I love it and buy products that contain it. Tom's of Maine Calendula deodorant, or soap...
Is it really that easy for you to grow? And do you have any of your own calendula garden photos to share?
 
@Patchouli, the calendula I'm using now I got (dried) from Mountain Rose Herbs. Part of my problem with getting started with herbs was feeling like I had to grow them first! But with the course I'm working on, I finally said to myself '#*&% it, just order what you need already.' 😂

That said, I have a calendula seeds going in the ground this afternoon. ☺ It's a little late to be planting, but we've had such an odd spring weather-wise - whatever will grow, will grow.

Are you thinking about trying to grow it again?
 
Dried lavender I bought from MRH also. Great minds think alike, lol.
I love to grow flowers and herbs but mostly 90% failure where I live the past decade. I used to live east of WVdragonlady.
So, you're also an herbalist? I studied the School of Natural Healing master herbalist course, then life got too busy and I haven't picked it back up. What course and school are you using?
 
@goshengirl your comment in peanut's book recommendations made me wonder about calendula. Almost every year I try to find calendula plants (also known as pot marigold for those who don't know), or I try to grow it myself. Once I grew ONE PLANT of calendula.
I love it and buy products that contain it. Tom's of Maine Calendula deodorant, or soap...
Is it really that easy for you to grow? And do you have any of your own calendula garden photos to share?
I tried many times to grow calendula in my yard, maybe more than two decades of trying. Then one year, I got one plant during teacher appreciation week and it took and now it has self seeded in my yard every year since. It is in bloom right now. I need to harvest some flowers and use them. I have been adding a few to bouquets which I cut and make for friends and family when my flowers are in bloom. The larkspur in the photo (mostly purple, but a few pink) were seeded around 28 years ago on the other side of the house and have self seeded ever since. The pink flowers to the left are showy evening primroses which I planted close to 20 years ago and have also self seeded in many places in my yard. I just keep watering and making bouquets.
Calendula.jpg
 
@Patchouli, I definitely wouldn't call myself an herbalist. But maybe one day. :)
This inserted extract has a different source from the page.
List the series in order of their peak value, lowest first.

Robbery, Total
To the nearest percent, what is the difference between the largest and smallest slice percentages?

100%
I'm taking an intro course from The Herbal Academy. Along with coursework, there's a FB page for students. The FB page was great - students asking questions or sharing experiences. But in the past week or so it's suddenly become, how should I say it, a current events page. No herbalism anywhere. :rolleyes:
 
I think it is dried flowers but I haven't made hardly a thing for the skin from herbs, I'm a cup of tea and swallow herbs in capsules kind of herbalist.
@goshengirl knows how, I'll bet
 
Question about calendula: Is it the flowers that are used in medicinals? Should I pick the flowers and allow them to dry out?
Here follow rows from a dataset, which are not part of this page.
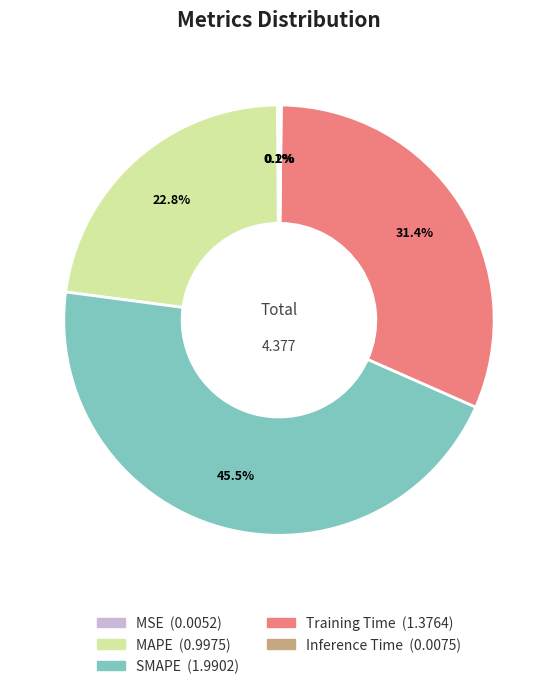

To the nearest percent, what is the difference between the Training Time and MAPE slice percentages?

9%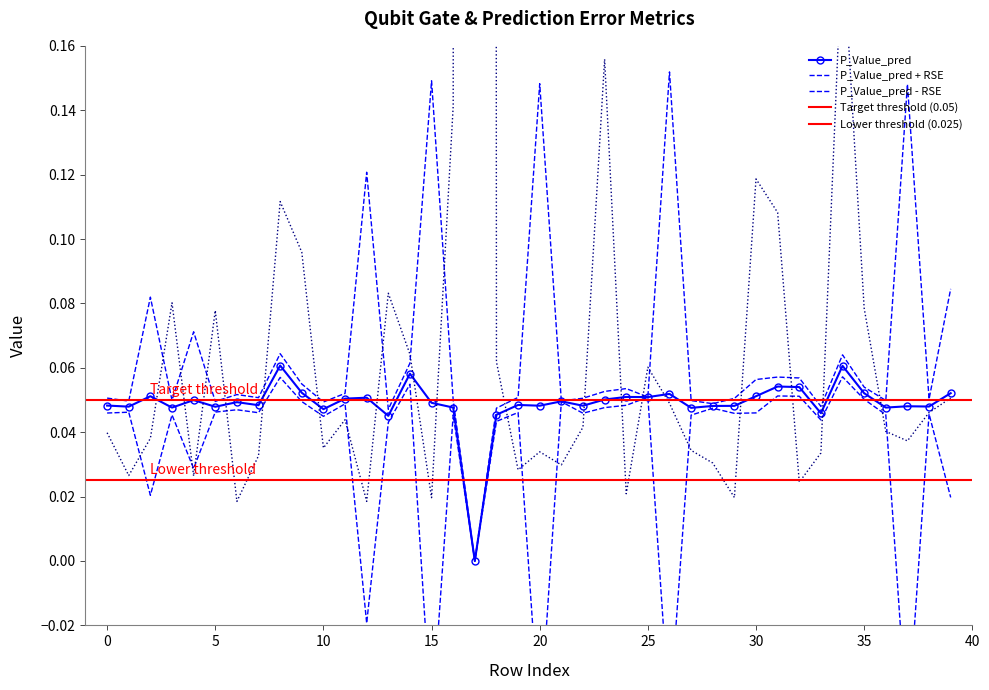

How many categories are shown in the chart?

40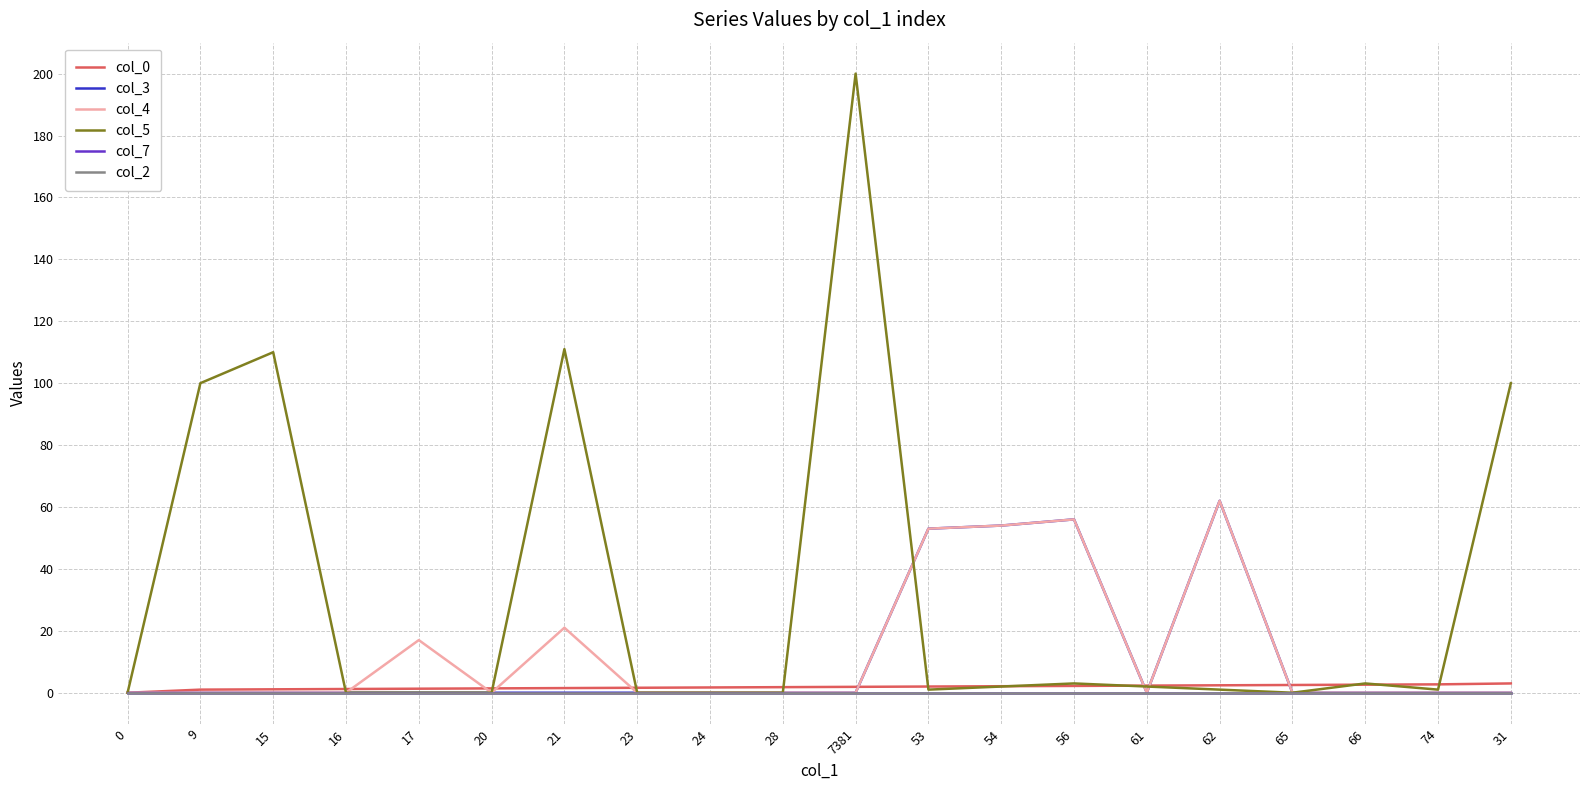

Does the chart have visible grid lines?

Yes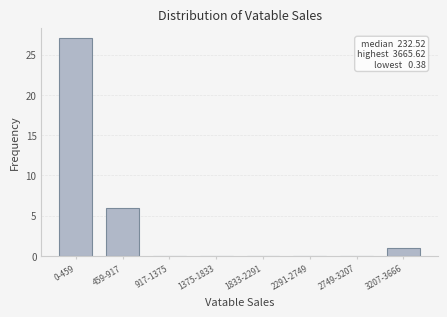

Reading left to right, what are all the values shown in this chart?

0-459=27	459-917=6	917-1375=0	1375-1833=0	1833-2291=0	2291-2749=0	2749-3207=0	3207-3666=1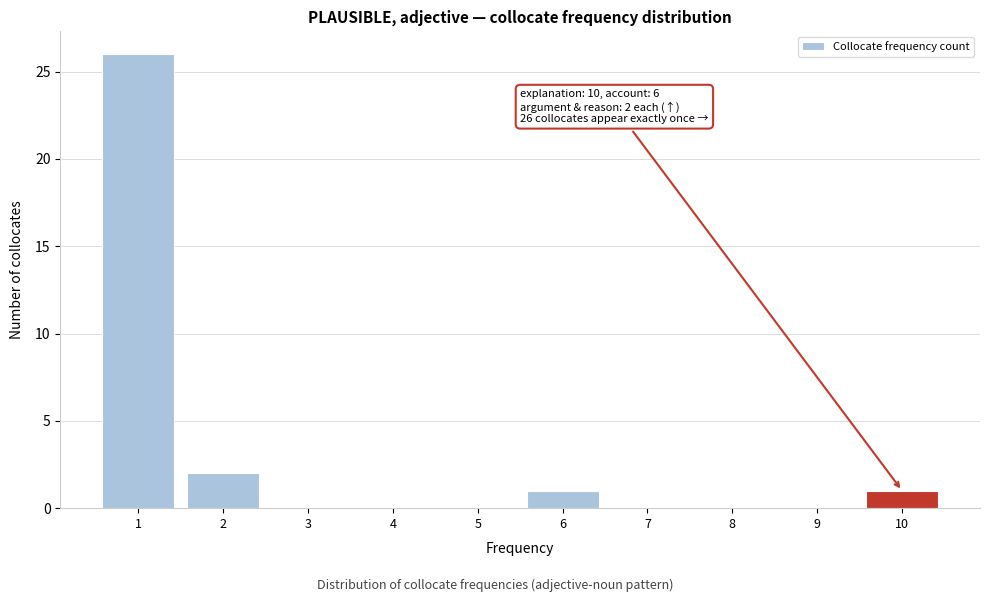

Which range on the x-axis has the tallest bar?

0.5 to 1.5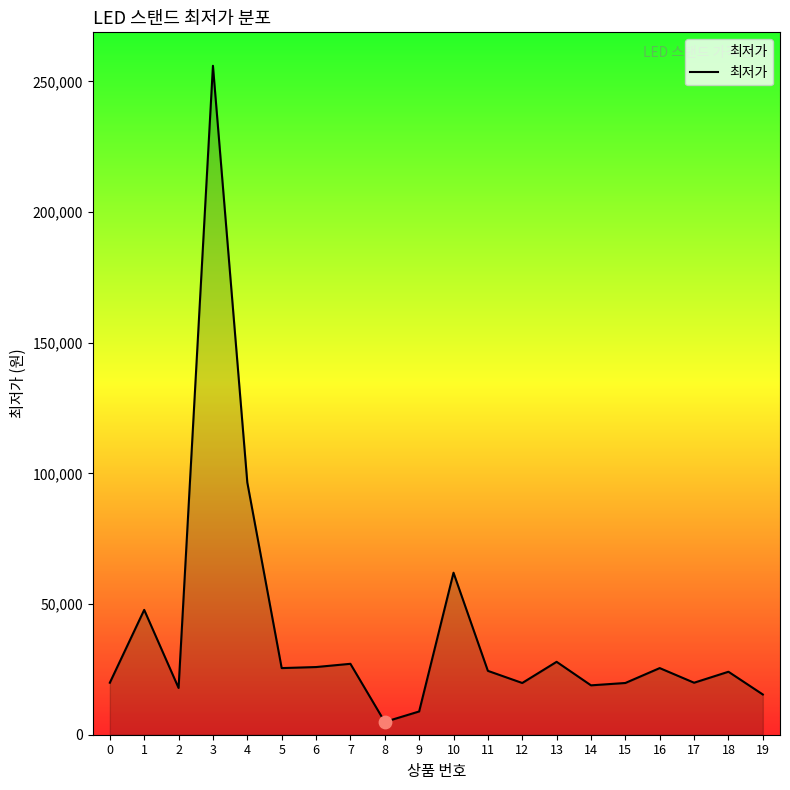

What is the change in value from 15 to 17?

+100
I haven't seen anything about using leaves, stems, or roots of calendula - but I'm also not an expert, lol.

I would definitely dry out the flowers! A lot of salve recipes I see call for calendula whether it's a skin 'care' recipe, or a skin 'first aid' recipe. Since there is a thickness to the flower head, the trick will be allowing it it to dry out long enough so that it's completely dry.
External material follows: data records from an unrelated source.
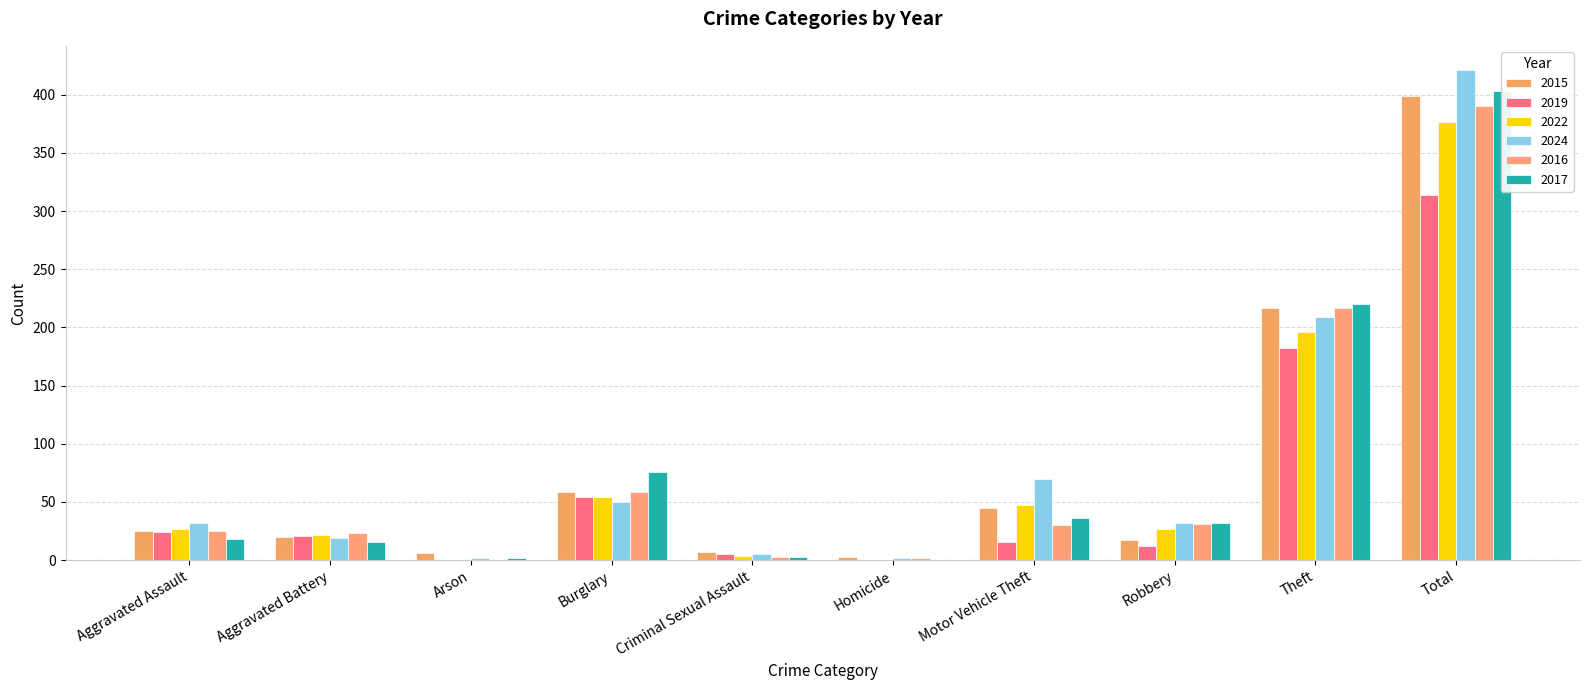

Reading left to right, transcribe all the data shown in this chart.

2015: Aggravated Assault=25	Aggravated Battery=20	Arson=6	Burglary=59	Criminal Sexual Assault=7	Homicide=3	Motor Vehicle Theft=45	Robbery=17	Theft=217	Total=399
2019: Aggravated Assault=24	Aggravated Battery=21	Arson=0	Burglary=54	Criminal Sexual Assault=5	Homicide=0	Motor Vehicle Theft=16	Robbery=12	Theft=182	Total=314
2022: Aggravated Assault=27	Aggravated Battery=22	Arson=0	Burglary=54	Criminal Sexual Assault=4	Homicide=0	Motor Vehicle Theft=47	Robbery=27	Theft=196	Total=377
2024: Aggravated Assault=32	Aggravated Battery=19	Arson=2	Burglary=50	Criminal Sexual Assault=5	Homicide=2	Motor Vehicle Theft=70	Robbery=32	Theft=209	Total=421
2016: Aggravated Assault=25	Aggravated Battery=23	Arson=0	Burglary=59	Criminal Sexual Assault=3	Homicide=2	Motor Vehicle Theft=30	Robbery=31	Theft=217	Total=390
2017: Aggravated Assault=18	Aggravated Battery=16	Arson=2	Burglary=76	Criminal Sexual Assault=3	Homicide=0	Motor Vehicle Theft=36	Robbery=32	Theft=220	Total=403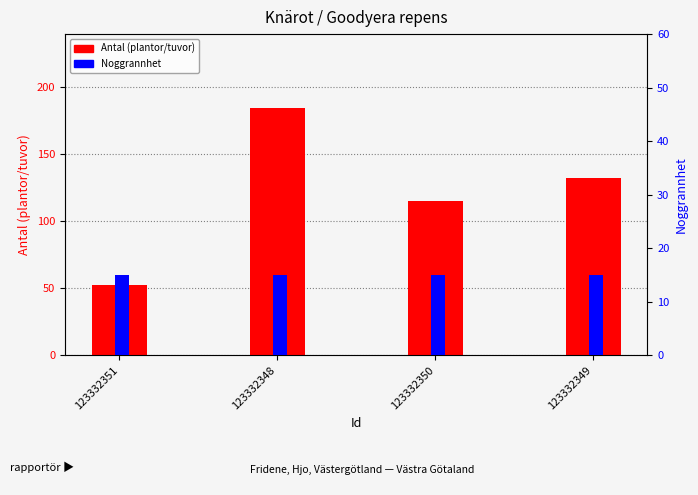

At which category is the sum across all series the highest?

123332348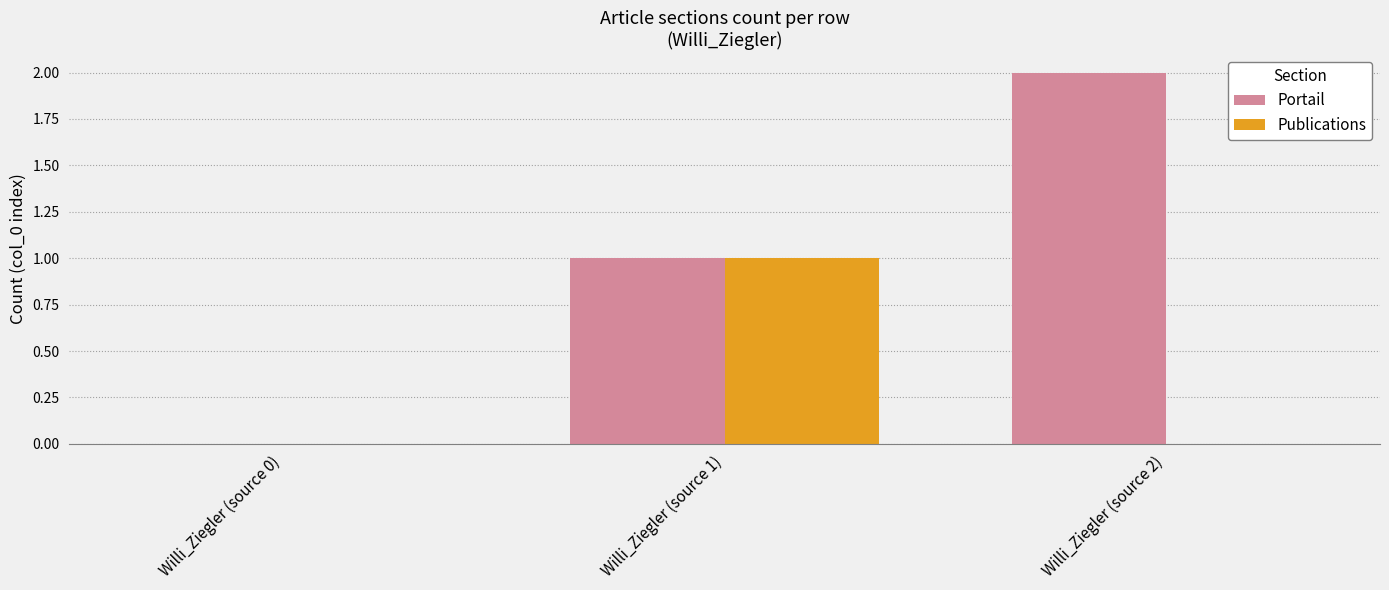

The value of Portail at Willi_Ziegler (source 0) is 1. True or false?

False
Here's an article on calendula from the Chestnut School of Herbal Medicine. I like how they explain the parts of the flower head - and they stress that it's important to include the green base of the flower head and not just collect the petals.
Grow, Gather & Prepare Calendula as Food & Medicine

This article is about conditioning dehydrated foods before putting them in storage. The same principle applies to dried herbs.